■ **Exercise prompt**:
Within these entries, which lines include the string "race"? Copy each one.

(Source texts of formatted documents)
>>>

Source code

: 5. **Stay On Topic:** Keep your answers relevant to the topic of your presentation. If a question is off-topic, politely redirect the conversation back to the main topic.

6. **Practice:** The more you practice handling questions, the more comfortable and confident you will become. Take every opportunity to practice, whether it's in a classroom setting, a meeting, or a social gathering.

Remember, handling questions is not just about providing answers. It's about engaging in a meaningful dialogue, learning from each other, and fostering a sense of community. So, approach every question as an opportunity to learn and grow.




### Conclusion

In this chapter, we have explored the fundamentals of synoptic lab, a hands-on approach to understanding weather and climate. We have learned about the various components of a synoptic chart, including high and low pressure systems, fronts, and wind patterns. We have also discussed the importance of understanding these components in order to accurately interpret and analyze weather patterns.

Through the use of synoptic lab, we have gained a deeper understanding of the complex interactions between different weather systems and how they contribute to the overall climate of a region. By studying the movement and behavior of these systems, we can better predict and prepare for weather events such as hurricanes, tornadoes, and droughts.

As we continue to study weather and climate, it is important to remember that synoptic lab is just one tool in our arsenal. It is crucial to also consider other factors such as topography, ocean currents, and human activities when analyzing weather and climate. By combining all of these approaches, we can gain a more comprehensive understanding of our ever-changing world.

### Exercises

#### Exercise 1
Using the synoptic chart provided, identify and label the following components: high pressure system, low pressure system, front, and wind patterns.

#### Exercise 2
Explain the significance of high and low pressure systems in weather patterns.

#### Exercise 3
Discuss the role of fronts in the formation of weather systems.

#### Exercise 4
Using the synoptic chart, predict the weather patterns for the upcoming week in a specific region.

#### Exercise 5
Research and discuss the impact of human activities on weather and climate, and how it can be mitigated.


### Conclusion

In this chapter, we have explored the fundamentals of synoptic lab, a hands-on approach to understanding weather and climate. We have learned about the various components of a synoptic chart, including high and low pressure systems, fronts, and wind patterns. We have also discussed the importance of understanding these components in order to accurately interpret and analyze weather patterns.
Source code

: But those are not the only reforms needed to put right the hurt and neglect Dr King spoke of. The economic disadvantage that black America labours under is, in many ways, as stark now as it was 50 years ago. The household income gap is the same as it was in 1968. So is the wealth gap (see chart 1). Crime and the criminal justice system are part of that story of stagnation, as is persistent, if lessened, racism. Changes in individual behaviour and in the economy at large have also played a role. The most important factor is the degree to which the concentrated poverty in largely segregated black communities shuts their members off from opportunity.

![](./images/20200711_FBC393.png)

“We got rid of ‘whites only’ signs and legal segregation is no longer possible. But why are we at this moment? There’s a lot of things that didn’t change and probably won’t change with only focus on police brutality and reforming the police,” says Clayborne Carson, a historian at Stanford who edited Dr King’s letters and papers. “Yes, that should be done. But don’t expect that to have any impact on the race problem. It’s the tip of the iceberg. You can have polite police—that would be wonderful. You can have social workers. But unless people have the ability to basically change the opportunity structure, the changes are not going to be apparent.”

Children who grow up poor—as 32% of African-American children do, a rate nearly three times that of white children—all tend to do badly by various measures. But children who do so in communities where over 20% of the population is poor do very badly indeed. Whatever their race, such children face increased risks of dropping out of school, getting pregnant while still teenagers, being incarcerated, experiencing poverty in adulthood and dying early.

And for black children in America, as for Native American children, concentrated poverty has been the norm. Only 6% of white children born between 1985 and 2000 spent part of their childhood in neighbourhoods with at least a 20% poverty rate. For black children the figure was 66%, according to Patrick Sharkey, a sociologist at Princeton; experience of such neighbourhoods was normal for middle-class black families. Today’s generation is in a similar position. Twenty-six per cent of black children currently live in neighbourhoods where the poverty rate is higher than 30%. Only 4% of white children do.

<<<
>>>

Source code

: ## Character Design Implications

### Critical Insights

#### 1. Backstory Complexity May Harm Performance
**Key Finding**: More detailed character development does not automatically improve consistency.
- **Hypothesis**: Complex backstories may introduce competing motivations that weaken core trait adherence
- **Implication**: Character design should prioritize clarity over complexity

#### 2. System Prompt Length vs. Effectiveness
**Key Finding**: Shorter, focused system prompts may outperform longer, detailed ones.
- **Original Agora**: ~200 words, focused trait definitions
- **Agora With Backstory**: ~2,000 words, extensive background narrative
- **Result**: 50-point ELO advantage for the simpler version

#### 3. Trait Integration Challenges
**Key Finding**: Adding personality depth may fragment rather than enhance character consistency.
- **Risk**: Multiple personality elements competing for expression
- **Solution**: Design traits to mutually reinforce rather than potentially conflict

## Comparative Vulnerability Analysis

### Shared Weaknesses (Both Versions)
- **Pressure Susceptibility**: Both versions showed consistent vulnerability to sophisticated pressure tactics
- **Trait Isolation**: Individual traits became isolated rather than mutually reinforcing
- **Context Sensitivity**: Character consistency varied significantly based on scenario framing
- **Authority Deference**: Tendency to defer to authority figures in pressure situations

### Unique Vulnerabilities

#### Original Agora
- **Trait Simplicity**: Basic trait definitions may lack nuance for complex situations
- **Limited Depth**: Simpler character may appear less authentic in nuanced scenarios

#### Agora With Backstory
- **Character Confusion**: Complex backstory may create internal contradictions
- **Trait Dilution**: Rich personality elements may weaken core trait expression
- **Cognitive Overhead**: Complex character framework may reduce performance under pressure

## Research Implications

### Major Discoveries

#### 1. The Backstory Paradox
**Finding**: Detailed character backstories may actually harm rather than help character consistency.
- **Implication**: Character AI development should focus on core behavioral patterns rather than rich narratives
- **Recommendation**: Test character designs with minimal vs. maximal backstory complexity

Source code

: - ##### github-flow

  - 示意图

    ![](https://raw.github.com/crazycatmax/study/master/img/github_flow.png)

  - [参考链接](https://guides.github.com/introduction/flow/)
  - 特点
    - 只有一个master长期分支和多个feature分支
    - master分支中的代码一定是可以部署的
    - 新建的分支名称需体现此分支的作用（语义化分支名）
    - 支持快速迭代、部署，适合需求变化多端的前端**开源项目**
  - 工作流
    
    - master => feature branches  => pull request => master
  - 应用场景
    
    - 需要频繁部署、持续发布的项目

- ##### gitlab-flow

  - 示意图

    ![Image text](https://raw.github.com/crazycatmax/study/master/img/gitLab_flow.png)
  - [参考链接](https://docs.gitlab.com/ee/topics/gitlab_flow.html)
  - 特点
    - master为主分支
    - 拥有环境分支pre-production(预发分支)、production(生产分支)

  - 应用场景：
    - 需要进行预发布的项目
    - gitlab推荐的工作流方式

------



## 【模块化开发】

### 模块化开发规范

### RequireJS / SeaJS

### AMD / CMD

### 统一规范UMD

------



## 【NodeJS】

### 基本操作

<<<

■ **Your response**:
“We got rid of ‘whites only’ signs and legal segregation is no longer possible. But why are we at this moment? There’s a lot of things that didn’t change and probably won’t change with only focus on police brutality and reforming the police,” says Clayborne Carson, a historian at Stanford who edited Dr King’s letters and papers. “Yes, that should be done. But don’t expect that to have any impact on the race problem. It’s the tip of the iceberg. You can have polite police—that would be wonderful. You can have social workers. But unless people have the ability to basically change the opportunity structure, the changes are not going to be apparent.”
Children who grow up poor—as 32% of African-American children do, a rate nearly three times that of white children—all tend to do badly by various measures. But children who do so in communities where over 20% of the population is poor do very badly indeed. Whatever their race, such children face increased risks of dropping out of school, getting pregnant while still teenagers, being incarcerated, experiencing poverty in adulthood and dying early.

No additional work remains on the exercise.